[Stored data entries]
········
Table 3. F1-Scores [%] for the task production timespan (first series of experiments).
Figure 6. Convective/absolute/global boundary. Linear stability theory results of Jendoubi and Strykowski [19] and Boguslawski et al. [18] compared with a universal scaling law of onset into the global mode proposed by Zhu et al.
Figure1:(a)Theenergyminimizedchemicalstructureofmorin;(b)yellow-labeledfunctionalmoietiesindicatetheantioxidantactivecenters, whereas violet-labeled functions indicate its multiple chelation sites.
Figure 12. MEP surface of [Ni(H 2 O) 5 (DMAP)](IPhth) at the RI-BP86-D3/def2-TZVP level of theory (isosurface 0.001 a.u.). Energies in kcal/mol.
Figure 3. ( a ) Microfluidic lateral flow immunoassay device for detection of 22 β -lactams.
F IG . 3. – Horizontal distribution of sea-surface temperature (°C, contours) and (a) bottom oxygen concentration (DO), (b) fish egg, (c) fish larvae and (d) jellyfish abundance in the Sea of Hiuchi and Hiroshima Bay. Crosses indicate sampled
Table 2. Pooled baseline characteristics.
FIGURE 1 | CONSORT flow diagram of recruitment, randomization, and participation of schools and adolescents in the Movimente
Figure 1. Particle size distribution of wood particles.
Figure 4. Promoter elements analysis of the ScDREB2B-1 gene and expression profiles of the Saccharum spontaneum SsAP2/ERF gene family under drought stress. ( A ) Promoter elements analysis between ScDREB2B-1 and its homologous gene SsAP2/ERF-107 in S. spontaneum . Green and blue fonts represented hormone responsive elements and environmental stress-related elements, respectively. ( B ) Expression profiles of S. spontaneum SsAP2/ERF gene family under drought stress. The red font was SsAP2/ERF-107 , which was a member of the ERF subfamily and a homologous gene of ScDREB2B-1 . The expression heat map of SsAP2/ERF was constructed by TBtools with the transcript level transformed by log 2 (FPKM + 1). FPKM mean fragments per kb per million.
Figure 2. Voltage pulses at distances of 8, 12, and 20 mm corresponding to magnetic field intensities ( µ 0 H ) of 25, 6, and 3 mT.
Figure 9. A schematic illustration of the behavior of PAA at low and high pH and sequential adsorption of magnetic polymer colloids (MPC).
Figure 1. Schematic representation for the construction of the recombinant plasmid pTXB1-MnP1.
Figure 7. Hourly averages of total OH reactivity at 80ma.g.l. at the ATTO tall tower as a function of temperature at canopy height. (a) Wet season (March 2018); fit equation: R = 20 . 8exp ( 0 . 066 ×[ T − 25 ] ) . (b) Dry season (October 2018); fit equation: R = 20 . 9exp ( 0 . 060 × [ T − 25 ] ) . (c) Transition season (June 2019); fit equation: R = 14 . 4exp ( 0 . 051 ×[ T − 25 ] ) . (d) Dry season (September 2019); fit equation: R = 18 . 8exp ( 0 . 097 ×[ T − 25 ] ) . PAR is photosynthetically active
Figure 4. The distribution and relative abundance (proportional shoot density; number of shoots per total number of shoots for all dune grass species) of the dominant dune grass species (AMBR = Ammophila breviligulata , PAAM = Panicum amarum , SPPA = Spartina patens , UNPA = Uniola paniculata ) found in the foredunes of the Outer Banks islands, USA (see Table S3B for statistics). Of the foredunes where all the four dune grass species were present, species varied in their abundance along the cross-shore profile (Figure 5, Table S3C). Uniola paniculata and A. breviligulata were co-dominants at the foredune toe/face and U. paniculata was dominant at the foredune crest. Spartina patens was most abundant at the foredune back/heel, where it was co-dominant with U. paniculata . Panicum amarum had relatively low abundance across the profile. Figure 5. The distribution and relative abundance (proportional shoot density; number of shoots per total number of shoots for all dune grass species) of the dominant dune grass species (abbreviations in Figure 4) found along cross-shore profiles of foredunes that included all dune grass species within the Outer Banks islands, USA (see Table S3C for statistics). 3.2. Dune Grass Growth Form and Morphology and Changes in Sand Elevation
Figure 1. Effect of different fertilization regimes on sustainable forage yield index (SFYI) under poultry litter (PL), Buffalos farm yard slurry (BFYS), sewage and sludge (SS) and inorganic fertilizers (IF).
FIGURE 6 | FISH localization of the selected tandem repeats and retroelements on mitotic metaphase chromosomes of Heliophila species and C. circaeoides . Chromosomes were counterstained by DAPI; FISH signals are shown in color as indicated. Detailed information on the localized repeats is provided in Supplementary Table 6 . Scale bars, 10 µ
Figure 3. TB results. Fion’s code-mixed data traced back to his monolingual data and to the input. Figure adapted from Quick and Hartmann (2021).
········
# What to do
Please reproduce, exactly as they appear above, the lines from the line containing "Table 2. Pooled baseline characteristics." up to and including the line containing "Figure 1. Particle".

# Answer to this exercise
Table 2. Pooled baseline characteristics.
FIGURE 1 | CONSORT flow diagram of recruitment, randomization, and participation of schools and adolescents in the Movimente
Figure 1. Particle size distribution of wood particles.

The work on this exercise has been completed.